If you’re like me, you’ve gotten increasingly frustrated with the constant mention of “the rebels” in reports about Syria, without much context about who they are. It reminds me of some 1980s action movie in which generic “rebels” serve as some sort of MacGuffin for the hero to blow stuff up. Now that President Obama has decided to arm the rebels, it’s even more imperative that Americans have a good idea of the different rebel groups in Syria, which unfortunately are dominated by Islamists.
Today, the Wall Street Journal reports:
The move is an about-face by Mr. Obama, who last year blocked a proposal backed by then-Central Intelligence Agency Director David Petraeus and then-Secretary of State Hillary Clinton to arm the rebels. At the time, Mr. Obama voiced concerns that arms could end up in the hands of Islamists battling Mr. Assad.
But administration officials who favored providing arms said the White House believes it has a clearer picture today of the opposition and confidence that sufficient safeguards can be put in place to prevent U.S. weapons from reaching Islamist fighters aligned with al Qaeda.

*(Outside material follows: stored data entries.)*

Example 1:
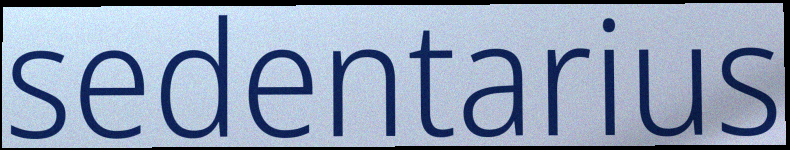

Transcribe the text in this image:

sedentarius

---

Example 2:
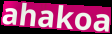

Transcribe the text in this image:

ahakoa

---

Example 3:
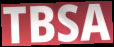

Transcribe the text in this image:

TBSA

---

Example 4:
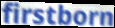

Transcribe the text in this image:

firstborn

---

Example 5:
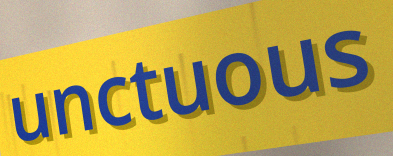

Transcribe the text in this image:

unctuous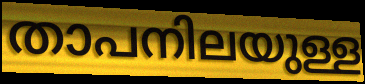
താപനിലയുള്ളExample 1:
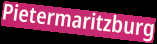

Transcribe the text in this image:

Pietermaritzburg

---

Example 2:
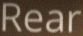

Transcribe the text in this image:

Last month, the Economist had an illuminating report on the Syrian opposition groups, which concluded that, “As the civil war has dragged on, the rebels, hardened by war and seeing where their bread is buttered, have become more Islamist and extreme.” An accompanying helpful chart breaks down the three main fronts of the opposition (which represent alliances of various rebel fighting groups) and then further breaks down the nine key rebel fighting groups. According to the chart, two of the three main fronts are Islamist, as are seven of the nine key rebel fighting groups.

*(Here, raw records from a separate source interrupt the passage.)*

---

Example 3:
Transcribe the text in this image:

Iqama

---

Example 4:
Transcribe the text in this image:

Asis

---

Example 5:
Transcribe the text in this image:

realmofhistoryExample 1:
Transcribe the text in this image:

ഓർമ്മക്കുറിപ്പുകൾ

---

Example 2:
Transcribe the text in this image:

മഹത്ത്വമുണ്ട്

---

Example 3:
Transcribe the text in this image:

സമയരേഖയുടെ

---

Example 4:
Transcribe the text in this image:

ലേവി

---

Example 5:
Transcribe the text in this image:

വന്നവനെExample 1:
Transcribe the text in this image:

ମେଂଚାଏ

The Economist describes the most dangerous one:
For Western governments pondering whether to arm the rebels rather than merely advise them and provide non-lethal support, Jabhat al-Nusra is the biggest worry. By some estimates, it now has 6,000 carefully vetted men, mainly Syrians but under foreign leadership. Its global jihadist ideology justifies violence to bring about a nation where all Muslims unite. “Most groups are a reaction to the regime, whereas we are fighting for a vision,” explains one of its fighters.

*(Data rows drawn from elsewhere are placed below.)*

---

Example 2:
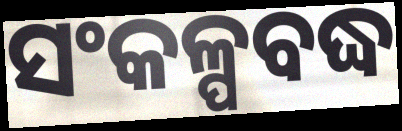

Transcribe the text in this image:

ସଂକଳ୍ପବଦ୍ଧ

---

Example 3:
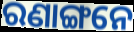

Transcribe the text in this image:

ରଣାଙ୍ଗନେ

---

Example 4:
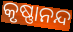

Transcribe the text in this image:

କୃଷ୍ଣାନନ୍ଦ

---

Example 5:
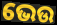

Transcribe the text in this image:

ଭେଉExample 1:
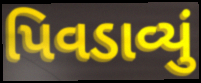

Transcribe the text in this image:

પિવડાવ્યું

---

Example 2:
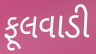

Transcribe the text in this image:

ફૂલવાડી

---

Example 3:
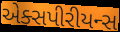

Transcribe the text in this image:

એક્સપીરીયન્સ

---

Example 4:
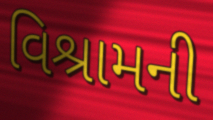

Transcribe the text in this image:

વિશ્રામની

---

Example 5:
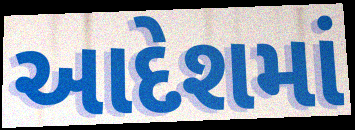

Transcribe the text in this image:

આદેશમાં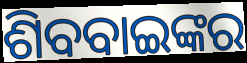
ଶିବବାଇଙ୍କର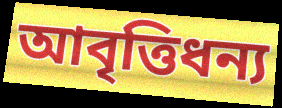
আবৃত্তিধন্যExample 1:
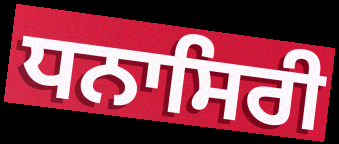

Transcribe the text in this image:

ਧਨਾਸਿਰੀ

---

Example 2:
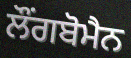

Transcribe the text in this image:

ਲੌਂਗਬੋਮੈਨ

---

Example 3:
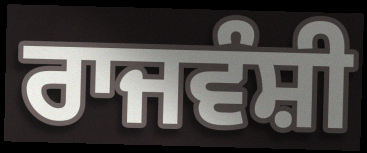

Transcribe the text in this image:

ਰਾਜਵੰਸ਼ੀ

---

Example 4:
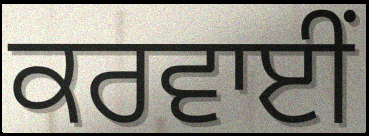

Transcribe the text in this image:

ਕਰਵਾਈਂ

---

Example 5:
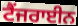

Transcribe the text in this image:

ਟੈਂਜਰਾਈਨ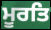
ਮੂਰਤਿ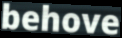
behove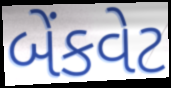
બેંકવેટ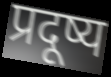
प्रदूष्यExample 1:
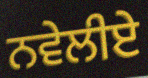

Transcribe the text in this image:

ਨਵੇਲੀਏ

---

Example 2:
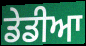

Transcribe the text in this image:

ਡੇਡੀਆ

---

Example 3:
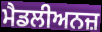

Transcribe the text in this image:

ਮੈਡਲੀਅਨਜ਼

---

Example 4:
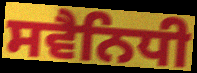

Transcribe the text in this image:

ਸਵੈਨਿਧੀ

Though Jabhat al-Nusra says it gets most of its weapons from the spoils of battle, it also enjoys murky sources of private funding, including regular payments from al-Qaeda in Iraq.
It’s hard to believe that the same administration that brought us Benghazi would have such perfect information about which rebel groups in a bloody war-torn country are completely free of Islamist links, let alone have the logistical ability to ensure the weapons don’t end up in the hands of bad actors.